### Problem description
In the entries below, filter for the word "JSON" and copy every matching line.

### Exercise material
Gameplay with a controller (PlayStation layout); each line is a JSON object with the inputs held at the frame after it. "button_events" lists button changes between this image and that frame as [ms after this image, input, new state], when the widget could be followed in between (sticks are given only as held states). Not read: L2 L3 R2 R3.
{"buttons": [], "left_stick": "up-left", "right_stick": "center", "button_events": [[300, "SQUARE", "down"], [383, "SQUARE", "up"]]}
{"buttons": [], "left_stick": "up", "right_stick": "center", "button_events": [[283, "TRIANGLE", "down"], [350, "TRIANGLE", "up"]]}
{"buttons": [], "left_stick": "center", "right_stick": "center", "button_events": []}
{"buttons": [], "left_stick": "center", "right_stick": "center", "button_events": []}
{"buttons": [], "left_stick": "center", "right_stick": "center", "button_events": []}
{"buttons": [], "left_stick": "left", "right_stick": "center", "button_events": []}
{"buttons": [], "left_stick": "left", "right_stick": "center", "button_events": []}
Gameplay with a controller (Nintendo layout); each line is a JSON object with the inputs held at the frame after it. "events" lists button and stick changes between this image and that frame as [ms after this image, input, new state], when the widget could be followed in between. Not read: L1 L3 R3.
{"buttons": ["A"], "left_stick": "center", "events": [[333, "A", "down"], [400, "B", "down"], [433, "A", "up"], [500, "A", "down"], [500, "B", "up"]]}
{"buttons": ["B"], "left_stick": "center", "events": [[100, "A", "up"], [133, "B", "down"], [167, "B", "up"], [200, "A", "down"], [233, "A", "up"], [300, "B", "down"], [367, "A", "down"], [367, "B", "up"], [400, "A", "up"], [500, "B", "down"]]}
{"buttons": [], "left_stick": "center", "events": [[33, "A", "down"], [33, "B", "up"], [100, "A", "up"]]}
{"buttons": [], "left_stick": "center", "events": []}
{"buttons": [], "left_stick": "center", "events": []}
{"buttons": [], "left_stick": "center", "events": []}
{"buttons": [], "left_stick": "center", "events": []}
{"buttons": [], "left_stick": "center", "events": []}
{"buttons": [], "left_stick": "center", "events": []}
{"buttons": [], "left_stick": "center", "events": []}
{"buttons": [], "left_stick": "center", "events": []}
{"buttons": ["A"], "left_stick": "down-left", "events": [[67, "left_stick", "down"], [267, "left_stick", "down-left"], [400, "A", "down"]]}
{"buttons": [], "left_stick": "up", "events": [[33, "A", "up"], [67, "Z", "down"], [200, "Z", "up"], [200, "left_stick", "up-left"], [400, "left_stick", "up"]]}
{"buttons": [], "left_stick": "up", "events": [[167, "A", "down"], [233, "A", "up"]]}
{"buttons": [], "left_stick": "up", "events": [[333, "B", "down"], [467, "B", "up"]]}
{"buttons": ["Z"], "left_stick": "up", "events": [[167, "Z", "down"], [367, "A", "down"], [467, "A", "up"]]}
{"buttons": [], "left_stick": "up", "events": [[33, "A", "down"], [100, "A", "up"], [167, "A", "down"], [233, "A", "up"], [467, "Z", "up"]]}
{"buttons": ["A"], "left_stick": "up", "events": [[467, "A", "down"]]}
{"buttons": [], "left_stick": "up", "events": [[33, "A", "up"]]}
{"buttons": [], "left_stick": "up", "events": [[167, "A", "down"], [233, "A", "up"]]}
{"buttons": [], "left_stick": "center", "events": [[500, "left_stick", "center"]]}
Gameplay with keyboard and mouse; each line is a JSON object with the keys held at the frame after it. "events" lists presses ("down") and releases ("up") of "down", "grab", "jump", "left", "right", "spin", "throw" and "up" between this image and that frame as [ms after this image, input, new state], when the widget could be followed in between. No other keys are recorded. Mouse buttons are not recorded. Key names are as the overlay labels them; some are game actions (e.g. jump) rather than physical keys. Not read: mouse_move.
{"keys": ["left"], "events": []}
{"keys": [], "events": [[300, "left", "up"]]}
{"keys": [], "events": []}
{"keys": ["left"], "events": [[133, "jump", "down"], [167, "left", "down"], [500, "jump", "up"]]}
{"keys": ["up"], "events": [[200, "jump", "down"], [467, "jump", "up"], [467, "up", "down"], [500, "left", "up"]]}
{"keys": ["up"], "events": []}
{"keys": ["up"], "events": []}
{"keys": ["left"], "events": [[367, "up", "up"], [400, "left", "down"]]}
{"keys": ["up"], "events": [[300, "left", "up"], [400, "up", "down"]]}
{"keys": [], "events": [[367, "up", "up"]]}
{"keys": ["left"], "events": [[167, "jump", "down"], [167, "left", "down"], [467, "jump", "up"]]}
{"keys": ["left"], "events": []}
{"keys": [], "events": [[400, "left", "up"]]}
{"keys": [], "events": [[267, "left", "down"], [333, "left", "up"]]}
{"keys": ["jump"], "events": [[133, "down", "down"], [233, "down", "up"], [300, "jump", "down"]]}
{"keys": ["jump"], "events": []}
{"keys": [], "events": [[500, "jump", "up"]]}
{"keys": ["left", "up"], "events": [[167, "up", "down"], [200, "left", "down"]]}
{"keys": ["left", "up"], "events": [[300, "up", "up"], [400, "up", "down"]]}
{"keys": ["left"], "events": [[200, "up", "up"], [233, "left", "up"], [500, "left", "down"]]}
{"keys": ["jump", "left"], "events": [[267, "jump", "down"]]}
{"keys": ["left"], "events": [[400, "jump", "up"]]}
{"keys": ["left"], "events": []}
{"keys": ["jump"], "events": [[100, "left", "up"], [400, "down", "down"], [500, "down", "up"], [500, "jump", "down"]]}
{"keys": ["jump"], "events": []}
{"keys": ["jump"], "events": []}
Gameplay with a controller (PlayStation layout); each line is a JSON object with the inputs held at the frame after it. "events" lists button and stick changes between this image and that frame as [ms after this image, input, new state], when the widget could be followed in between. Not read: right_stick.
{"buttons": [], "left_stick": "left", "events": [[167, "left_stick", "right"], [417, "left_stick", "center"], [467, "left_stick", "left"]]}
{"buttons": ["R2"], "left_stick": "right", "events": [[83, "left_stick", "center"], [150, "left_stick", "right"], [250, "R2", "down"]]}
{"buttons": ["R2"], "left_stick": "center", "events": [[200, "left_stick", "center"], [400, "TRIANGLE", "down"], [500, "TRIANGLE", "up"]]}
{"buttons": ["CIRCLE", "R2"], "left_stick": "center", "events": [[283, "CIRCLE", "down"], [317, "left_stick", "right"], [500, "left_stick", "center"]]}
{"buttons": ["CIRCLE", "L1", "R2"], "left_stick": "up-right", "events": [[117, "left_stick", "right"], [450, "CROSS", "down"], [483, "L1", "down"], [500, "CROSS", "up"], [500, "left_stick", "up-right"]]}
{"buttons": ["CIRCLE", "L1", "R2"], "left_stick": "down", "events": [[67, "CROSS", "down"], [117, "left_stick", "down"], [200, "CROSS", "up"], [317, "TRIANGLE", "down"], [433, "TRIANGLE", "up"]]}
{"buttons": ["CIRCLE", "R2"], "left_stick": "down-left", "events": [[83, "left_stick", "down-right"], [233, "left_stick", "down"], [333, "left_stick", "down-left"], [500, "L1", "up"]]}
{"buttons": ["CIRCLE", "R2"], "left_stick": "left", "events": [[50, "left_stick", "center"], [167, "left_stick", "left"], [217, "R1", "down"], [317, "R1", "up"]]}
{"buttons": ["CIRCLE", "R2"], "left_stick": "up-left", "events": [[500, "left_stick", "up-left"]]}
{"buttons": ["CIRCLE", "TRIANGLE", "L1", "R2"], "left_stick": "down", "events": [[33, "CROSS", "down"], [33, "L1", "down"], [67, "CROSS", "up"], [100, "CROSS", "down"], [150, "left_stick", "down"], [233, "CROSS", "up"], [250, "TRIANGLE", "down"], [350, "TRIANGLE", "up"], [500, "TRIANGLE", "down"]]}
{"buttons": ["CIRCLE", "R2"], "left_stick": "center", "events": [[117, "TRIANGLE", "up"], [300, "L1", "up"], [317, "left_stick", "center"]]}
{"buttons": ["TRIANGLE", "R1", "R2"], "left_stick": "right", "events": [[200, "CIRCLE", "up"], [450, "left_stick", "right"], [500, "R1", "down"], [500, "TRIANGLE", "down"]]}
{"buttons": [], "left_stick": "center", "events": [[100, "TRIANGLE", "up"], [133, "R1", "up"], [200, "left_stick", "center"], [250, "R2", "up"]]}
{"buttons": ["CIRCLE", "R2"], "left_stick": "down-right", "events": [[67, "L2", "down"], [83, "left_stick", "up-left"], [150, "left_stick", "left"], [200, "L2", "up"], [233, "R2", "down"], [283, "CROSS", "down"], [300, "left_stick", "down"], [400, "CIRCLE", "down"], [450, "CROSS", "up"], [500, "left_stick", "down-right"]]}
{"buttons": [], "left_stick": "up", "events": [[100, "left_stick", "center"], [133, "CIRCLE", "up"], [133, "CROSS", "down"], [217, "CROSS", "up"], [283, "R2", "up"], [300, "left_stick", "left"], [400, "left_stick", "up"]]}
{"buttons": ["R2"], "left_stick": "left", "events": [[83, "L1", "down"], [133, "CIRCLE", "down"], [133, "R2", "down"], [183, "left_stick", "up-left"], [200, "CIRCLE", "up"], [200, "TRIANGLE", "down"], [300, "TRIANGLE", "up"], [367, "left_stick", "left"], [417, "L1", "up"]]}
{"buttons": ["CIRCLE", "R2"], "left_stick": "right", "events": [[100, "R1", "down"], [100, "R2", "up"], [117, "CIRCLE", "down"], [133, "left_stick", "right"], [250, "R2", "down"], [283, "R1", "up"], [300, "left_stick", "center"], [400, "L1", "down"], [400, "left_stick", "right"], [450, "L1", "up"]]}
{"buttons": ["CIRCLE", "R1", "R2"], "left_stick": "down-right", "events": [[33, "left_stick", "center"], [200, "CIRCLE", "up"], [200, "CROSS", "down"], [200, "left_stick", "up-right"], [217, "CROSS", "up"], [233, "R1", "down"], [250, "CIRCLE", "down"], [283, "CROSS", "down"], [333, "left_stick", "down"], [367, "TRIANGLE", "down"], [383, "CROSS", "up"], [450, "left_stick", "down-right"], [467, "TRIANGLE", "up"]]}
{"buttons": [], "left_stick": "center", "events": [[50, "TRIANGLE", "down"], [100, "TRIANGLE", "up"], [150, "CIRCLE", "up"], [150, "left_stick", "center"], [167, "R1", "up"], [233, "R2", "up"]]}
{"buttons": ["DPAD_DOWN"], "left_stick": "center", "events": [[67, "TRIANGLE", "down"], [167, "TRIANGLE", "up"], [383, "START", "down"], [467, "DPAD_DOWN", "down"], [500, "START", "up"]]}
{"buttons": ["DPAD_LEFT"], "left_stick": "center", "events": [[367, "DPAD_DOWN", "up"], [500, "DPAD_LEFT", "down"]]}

### Answer area
Gameplay with a controller (PlayStation layout); each line is a JSON object with the inputs held at the frame after it. "button_events" lists button changes between this image and that frame as [ms after this image, input, new state], when the widget could be followed in between (sticks are given only as held states). Not read: L2 L3 R2 R3.
Gameplay with a controller (Nintendo layout); each line is a JSON object with the inputs held at the frame after it. "events" lists button and stick changes between this image and that frame as [ms after this image, input, new state], when the widget could be followed in between. Not read: L1 L3 R3.
Gameplay with keyboard and mouse; each line is a JSON object with the keys held at the frame after it. "events" lists presses ("down") and releases ("up") of "down", "grab", "jump", "left", "right", "spin", "throw" and "up" between this image and that frame as [ms after this image, input, new state], when the widget could be followed in between. No other keys are recorded. Mouse buttons are not recorded. Key names are as the overlay labels them; some are game actions (e.g. jump) rather than physical keys. Not read: mouse_move.
Gameplay with a controller (PlayStation layout); each line is a JSON object with the inputs held at the frame after it. "events" lists button and stick changes between this image and that frame as [ms after this image, input, new state], when the widget could be followed in between. Not read: right_stick.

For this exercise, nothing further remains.